Исполнив этот христианский долг, девушка с трудом спустилась по лестнице и неровными шагами отправилась в свои комнаты. Происшествия ночи сильно расстроили ее, и она с величайшим усилием влачилась по уединенным переходам замка, подобно тем призракам, которыми воображение вассалов наполняло в ночные часы древнюю обитель Монбрён.
Так, вероятно, объяснил себе это видение один из часовых, находившийся на дороге, по которой шла Валерия; когда она поравнялась с ним, он осмелился произнести свое «кто идет» лишь слабым и дрожащим голосом.
Девушка остановилась, вздрогнула и будто пробудилась от глубокого сна. Железная лампадка, свисавшая со свода, позволила ей осмотреться. Валерия увидела себя в галерее замка перед дверью комнаты, отведенной Дюгесклену.
Она подошла к часовому, стоявшему у дверей, который, в недоумении и страхе, не зная, кого видит перед собою, взял копье наперевес
– Эсташ,– спросила она в волнении,– что делает сир Бертран с тех пор, как ты на часах?
– Спокойно спит, благородная девица,– отвечал часовой, узнавший наконец Валерию.
– Спит! – повторила она.– Спокойно спит! А за него между тем умирают!
Потом она удалилась медленно, оставив стрелка в недоумении посреди безмолвия и мрака: точно ли видел он Валерию де Латур или то был ее призрак.
В то время, когда эти события происходили в замке Монбрён, в лесу у подножия Сосновой горы на расстоянии одного лье от замка было шумно и весело.

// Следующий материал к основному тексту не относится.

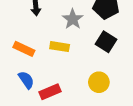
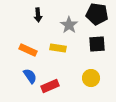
black square: (106, 42) -> (97, 44), turned -36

Место, куда мы переносим теперь читателя, состояло из огромной прогалины, выходы которой были защищены засеками и толстыми палисадами. Был поздний час, и при свете двух огней, бросавших свой отблеск до самых вершин старых каштановых деревьев, можно было видеть до пятидесяти палаток и простых шалашей, расположенных в беспорядке вокруг площадки. Одна из них, красивее прочих, с флюгером наверху, возвышалась посередине и, по всей видимости, принадлежала начальнику этого лагеря.

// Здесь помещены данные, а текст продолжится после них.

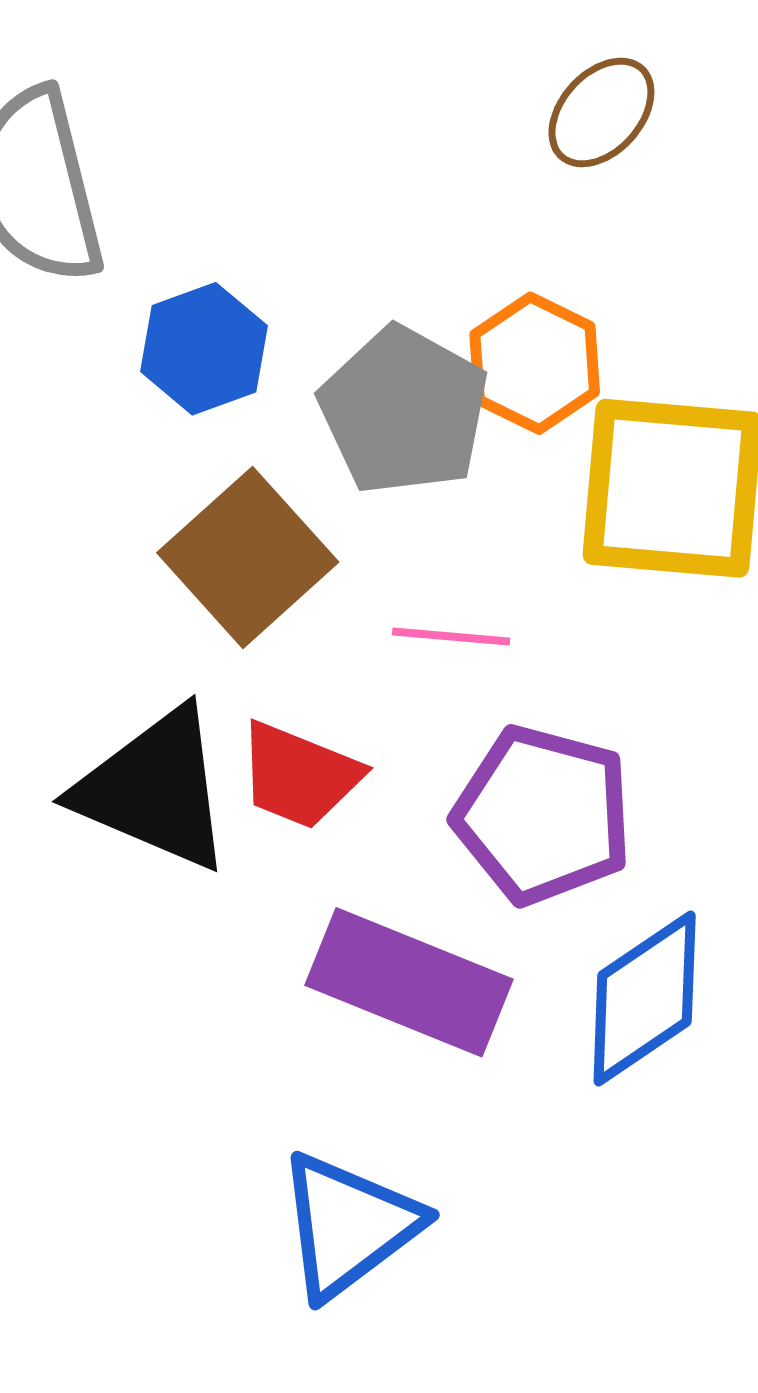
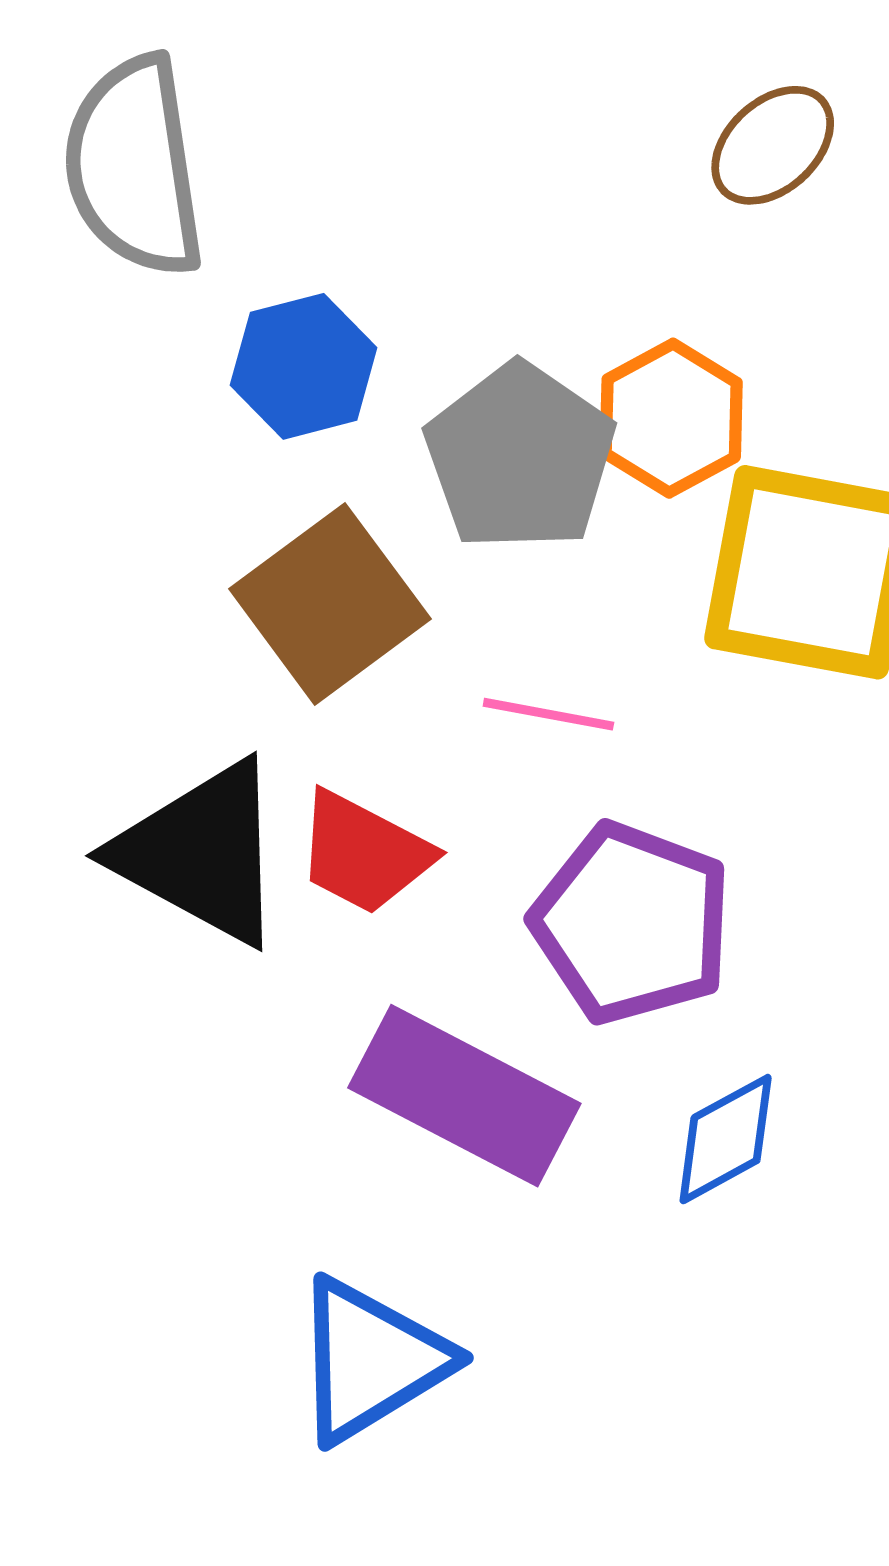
blue diamond: (645, 999) -> (726, 1139), size x0.7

На пространстве, оставленном пустым вокруг этой палатки, толпа воинов занималась различными работами и производила страшный шум, который слышен был далеко за пределами леса. В тени и под навесом, сделанным из ветвей, виднелись ряды лошадей, привязанных к кольям, защищавшим прогалину, и благородные животные, подняв головы, время от времени издавали глухое ржание, как бы упрекая своих седоков за шум и движение в час, предназначенный для покоя.
Эти седоки, несмотря на то, что, по-видимому, действовали для одной общей цели, различались между собой правами и происхождением по крайней мере настолько же, насколько костюмами. Одни носили колобы (род рубах без рукавов) и табары (короткие плащи), другие – полукафтанья лучников или особенные кольчуги, называемые бригандинами (Brigandines), откуда и произошло название brigands; иные же были с ног до головы закованы в железо. Но на угрюмых лицах воинов было почти одно и то же выражение – дикого мужества и животной беспечности.

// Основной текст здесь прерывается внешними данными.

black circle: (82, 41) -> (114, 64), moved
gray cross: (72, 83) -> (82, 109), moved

Они располагались отдельными группами, из которых каждая имела свое, особенное, занятие.
В одном месте топорами обрубали деревья для лестниц и осадных машин, нынче не употребляемых, в другом – на походной наковальне выковывали копья и стрелы. Здесь стрелок менял тетиву своего лука, потому что она не имела уже толщины, необходимой для точности прицела, там копьеносец чистил шлем или точил лезвие меча. Но большая часть воинов занималась связыванием ветвей для фашин, которыми в те времена осаждающие наполняли рвы.
Удары молотков по наковальне, стук топоров, визжание пил, крики работников и треск бивачных огней – все это производило оглушающий шум, который, наполняя собой лес, еще больше усиливало звонкое эхо. Воины называли друг друга по имени, кричали, пели и бранились почти на всех известных тогда языках: слова гасконские, провансальские, английские, французские, немецкие смешивались между собой, потому что каждая земля, которой принадлежали эти наречия, имела своего представителя в этом странном и страшном войске.
Молодой человек приятной наружности, который, по-видимому, был предводителем всей этой толпы, переходил от одной группы к другой, раздавая приказания или поощряя трудившихся. Часто тот, к которому он обращался, не мог понять его, но какой-нибудь выразительный знак или даже просто удар копьем помогал как нельзя лучше сметливости подчиненного. Этот молодой человек был капитан Анри Доброе Копье, которого мы уже знаем, а эти преданные люди – его солдаты, которые готовились к осаде Монбрёна. Но прежде, нежели продолжим рассказ, нам необходимо сообщить читателям некоторые исторические подробности о том, кто такие были в то время «бродяги», «живодеры» или «запоздалые».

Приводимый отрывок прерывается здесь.